## WHAT THE TASK ASKS
Could you update these entries by changing every "top-left" to "upper-left" and leaving everything else as it is?
──────── THE DATA ────────
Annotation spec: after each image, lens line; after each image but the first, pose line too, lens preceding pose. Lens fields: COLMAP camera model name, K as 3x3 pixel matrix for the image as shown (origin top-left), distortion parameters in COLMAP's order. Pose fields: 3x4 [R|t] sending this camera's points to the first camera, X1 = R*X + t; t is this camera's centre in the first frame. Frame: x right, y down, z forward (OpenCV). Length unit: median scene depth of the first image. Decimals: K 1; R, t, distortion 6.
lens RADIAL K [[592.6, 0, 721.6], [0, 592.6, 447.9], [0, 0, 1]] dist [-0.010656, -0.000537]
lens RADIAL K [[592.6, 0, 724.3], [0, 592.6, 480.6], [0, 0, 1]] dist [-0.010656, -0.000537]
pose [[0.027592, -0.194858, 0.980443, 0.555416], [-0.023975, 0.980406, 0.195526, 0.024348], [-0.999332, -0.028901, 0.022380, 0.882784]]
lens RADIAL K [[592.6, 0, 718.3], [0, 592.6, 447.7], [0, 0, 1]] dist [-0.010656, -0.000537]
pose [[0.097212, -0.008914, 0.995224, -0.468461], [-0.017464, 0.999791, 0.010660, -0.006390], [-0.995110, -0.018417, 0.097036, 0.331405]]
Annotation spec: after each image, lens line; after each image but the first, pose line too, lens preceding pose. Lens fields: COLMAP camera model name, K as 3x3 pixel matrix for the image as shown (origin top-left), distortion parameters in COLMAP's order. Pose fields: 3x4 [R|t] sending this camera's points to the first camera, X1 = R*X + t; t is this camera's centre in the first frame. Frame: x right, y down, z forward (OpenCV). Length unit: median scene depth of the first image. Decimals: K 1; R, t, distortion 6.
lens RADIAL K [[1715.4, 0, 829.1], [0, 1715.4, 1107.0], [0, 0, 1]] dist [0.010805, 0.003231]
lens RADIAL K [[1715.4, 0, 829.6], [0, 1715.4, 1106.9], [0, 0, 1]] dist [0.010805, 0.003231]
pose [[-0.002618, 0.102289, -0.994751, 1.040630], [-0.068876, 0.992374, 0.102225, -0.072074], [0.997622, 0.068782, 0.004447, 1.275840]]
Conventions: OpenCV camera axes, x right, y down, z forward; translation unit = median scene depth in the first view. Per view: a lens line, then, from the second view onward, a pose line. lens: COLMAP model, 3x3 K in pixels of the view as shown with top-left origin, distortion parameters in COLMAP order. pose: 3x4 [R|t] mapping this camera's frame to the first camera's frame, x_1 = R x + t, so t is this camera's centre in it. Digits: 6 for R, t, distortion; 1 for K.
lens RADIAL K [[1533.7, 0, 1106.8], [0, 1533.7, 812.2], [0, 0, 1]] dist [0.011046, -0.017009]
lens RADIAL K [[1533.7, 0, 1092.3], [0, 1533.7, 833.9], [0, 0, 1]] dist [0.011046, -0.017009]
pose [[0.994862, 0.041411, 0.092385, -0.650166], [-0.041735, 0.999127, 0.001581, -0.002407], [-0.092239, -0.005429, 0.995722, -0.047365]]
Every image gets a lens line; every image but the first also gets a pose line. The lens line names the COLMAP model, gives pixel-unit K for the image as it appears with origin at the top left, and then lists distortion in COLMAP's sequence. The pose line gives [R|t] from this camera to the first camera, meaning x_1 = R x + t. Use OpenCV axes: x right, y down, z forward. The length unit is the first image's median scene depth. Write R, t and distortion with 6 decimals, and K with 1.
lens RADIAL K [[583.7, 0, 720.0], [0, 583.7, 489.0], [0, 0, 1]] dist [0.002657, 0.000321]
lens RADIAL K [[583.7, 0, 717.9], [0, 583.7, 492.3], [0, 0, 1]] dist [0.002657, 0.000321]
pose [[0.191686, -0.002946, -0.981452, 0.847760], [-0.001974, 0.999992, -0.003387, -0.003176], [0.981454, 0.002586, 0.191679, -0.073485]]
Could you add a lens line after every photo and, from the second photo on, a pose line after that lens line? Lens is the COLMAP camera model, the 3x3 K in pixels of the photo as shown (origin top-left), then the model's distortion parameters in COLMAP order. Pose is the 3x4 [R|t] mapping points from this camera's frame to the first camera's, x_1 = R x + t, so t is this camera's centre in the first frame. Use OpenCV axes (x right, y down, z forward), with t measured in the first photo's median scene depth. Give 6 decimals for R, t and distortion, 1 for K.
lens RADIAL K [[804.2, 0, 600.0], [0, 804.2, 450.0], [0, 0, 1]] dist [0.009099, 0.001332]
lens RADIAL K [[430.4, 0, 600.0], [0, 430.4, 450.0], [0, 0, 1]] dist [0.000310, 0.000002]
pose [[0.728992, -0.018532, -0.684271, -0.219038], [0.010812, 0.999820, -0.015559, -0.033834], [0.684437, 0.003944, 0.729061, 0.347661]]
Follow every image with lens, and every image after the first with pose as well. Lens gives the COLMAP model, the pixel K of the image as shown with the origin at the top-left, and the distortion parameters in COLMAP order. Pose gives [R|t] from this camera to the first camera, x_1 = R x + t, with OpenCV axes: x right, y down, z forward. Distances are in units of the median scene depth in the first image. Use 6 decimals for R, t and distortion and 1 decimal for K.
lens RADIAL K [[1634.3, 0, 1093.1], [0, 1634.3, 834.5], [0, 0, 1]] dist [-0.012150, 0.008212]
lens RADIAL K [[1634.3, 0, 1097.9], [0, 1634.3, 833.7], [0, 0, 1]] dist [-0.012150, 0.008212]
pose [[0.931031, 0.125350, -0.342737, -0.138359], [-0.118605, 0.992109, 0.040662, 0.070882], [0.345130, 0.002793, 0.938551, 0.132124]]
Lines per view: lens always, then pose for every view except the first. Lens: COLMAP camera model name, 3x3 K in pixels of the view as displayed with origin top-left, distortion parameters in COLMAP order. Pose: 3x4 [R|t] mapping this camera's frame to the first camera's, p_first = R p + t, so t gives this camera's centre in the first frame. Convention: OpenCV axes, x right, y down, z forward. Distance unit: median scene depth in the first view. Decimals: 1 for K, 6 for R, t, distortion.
────────
## OUTPUT OF THE TASK
Annotation spec: after each image, lens line; after each image but the first, pose line too, lens preceding pose. Lens fields: COLMAP camera model name, K as 3x3 pixel matrix for the image as shown (origin upper-left), distortion parameters in COLMAP's order. Pose fields: 3x4 [R|t] sending this camera's points to the first camera, X1 = R*X + t; t is this camera's centre in the first frame. Frame: x right, y down, z forward (OpenCV). Length unit: median scene depth of the first image. Decimals: K 1; R, t, distortion 6.
lens RADIAL K [[592.6, 0, 721.6], [0, 592.6, 447.9], [0, 0, 1]] dist [-0.010656, -0.000537]
lens RADIAL K [[592.6, 0, 724.3], [0, 592.6, 480.6], [0, 0, 1]] dist [-0.010656, -0.000537]
pose [[0.027592, -0.194858, 0.980443, 0.555416], [-0.023975, 0.980406, 0.195526, 0.024348], [-0.999332, -0.028901, 0.022380, 0.882784]]
lens RADIAL K [[592.6, 0, 718.3], [0, 592.6, 447.7], [0, 0, 1]] dist [-0.010656, -0.000537]
pose [[0.097212, -0.008914, 0.995224, -0.468461], [-0.017464, 0.999791, 0.010660, -0.006390], [-0.995110, -0.018417, 0.097036, 0.331405]]
Annotation spec: after each image, lens line; after each image but the first, pose line too, lens preceding pose. Lens fields: COLMAP camera model name, K as 3x3 pixel matrix for the image as shown (origin upper-left), distortion parameters in COLMAP's order. Pose fields: 3x4 [R|t] sending this camera's points to the first camera, X1 = R*X + t; t is this camera's centre in the first frame. Frame: x right, y down, z forward (OpenCV). Length unit: median scene depth of the first image. Decimals: K 1; R, t, distortion 6.
lens RADIAL K [[1715.4, 0, 829.1], [0, 1715.4, 1107.0], [0, 0, 1]] dist [0.010805, 0.003231]
lens RADIAL K [[1715.4, 0, 829.6], [0, 1715.4, 1106.9], [0, 0, 1]] dist [0.010805, 0.003231]
pose [[-0.002618, 0.102289, -0.994751, 1.040630], [-0.068876, 0.992374, 0.102225, -0.072074], [0.997622, 0.068782, 0.004447, 1.275840]]
Conventions: OpenCV camera axes, x right, y down, z forward; translation unit = median scene depth in the first view. Per view: a lens line, then, from the second view onward, a pose line. lens: COLMAP model, 3x3 K in pixels of the view as shown with upper-left origin, distortion parameters in COLMAP order. pose: 3x4 [R|t] mapping this camera's frame to the first camera's frame, x_1 = R x + t, so t is this camera's centre in it. Digits: 6 for R, t, distortion; 1 for K.
lens RADIAL K [[1533.7, 0, 1106.8], [0, 1533.7, 812.2], [0, 0, 1]] dist [0.011046, -0.017009]
lens RADIAL K [[1533.7, 0, 1092.3], [0, 1533.7, 833.9], [0, 0, 1]] dist [0.011046, -0.017009]
pose [[0.994862, 0.041411, 0.092385, -0.650166], [-0.041735, 0.999127, 0.001581, -0.002407], [-0.092239, -0.005429, 0.995722, -0.047365]]
Every image gets a lens line; every image but the first also gets a pose line. The lens line names the COLMAP model, gives pixel-unit K for the image as it appears with origin at the top left, and then lists distortion in COLMAP's sequence. The pose line gives [R|t] from this camera to the first camera, meaning x_1 = R x + t. Use OpenCV axes: x right, y down, z forward. The length unit is the first image's median scene depth. Write R, t and distortion with 6 decimals, and K with 1.
lens RADIAL K [[583.7, 0, 720.0], [0, 583.7, 489.0], [0, 0, 1]] dist [0.002657, 0.000321]
lens RADIAL K [[583.7, 0, 717.9], [0, 583.7, 492.3], [0, 0, 1]] dist [0.002657, 0.000321]
pose [[0.191686, -0.002946, -0.981452, 0.847760], [-0.001974, 0.999992, -0.003387, -0.003176], [0.981454, 0.002586, 0.191679, -0.073485]]
Could you add a lens line after every photo and, from the second photo on, a pose line after that lens line? Lens is the COLMAP camera model, the 3x3 K in pixels of the photo as shown (origin upper-left), then the model's distortion parameters in COLMAP order. Pose is the 3x4 [R|t] mapping points from this camera's frame to the first camera's, x_1 = R x + t, so t is this camera's centre in the first frame. Use OpenCV axes (x right, y down, z forward), with t measured in the first photo's median scene depth. Give 6 decimals for R, t and distortion, 1 for K.
lens RADIAL K [[804.2, 0, 600.0], [0, 804.2, 450.0], [0, 0, 1]] dist [0.009099, 0.001332]
lens RADIAL K [[430.4, 0, 600.0], [0, 430.4, 450.0], [0, 0, 1]] dist [0.000310, 0.000002]
pose [[0.728992, -0.018532, -0.684271, -0.219038], [0.010812, 0.999820, -0.015559, -0.033834], [0.684437, 0.003944, 0.729061, 0.347661]]
Follow every image with lens, and every image after the first with pose as well. Lens gives the COLMAP model, the pixel K of the image as shown with the origin at the upper-left, and the distortion parameters in COLMAP order. Pose gives [R|t] from this camera to the first camera, x_1 = R x + t, with OpenCV axes: x right, y down, z forward. Distances are in units of the median scene depth in the first image. Use 6 decimals for R, t and distortion and 1 decimal for K.
lens RADIAL K [[1634.3, 0, 1093.1], [0, 1634.3, 834.5], [0, 0, 1]] dist [-0.012150, 0.008212]
lens RADIAL K [[1634.3, 0, 1097.9], [0, 1634.3, 833.7], [0, 0, 1]] dist [-0.012150, 0.008212]
pose [[0.931031, 0.125350, -0.342737, -0.138359], [-0.118605, 0.992109, 0.040662, 0.070882], [0.345130, 0.002793, 0.938551, 0.132124]]
Lines per view: lens always, then pose for every view except the first. Lens: COLMAP camera model name, 3x3 K in pixels of the view as displayed with origin upper-left, distortion parameters in COLMAP order. Pose: 3x4 [R|t] mapping this camera's frame to the first camera's, p_first = R p + t, so t gives this camera's centre in the first frame. Convention: OpenCV axes, x right, y down, z forward. Distance unit: median scene depth in the first view. Decimals: 1 for K, 6 for R, t, distortion.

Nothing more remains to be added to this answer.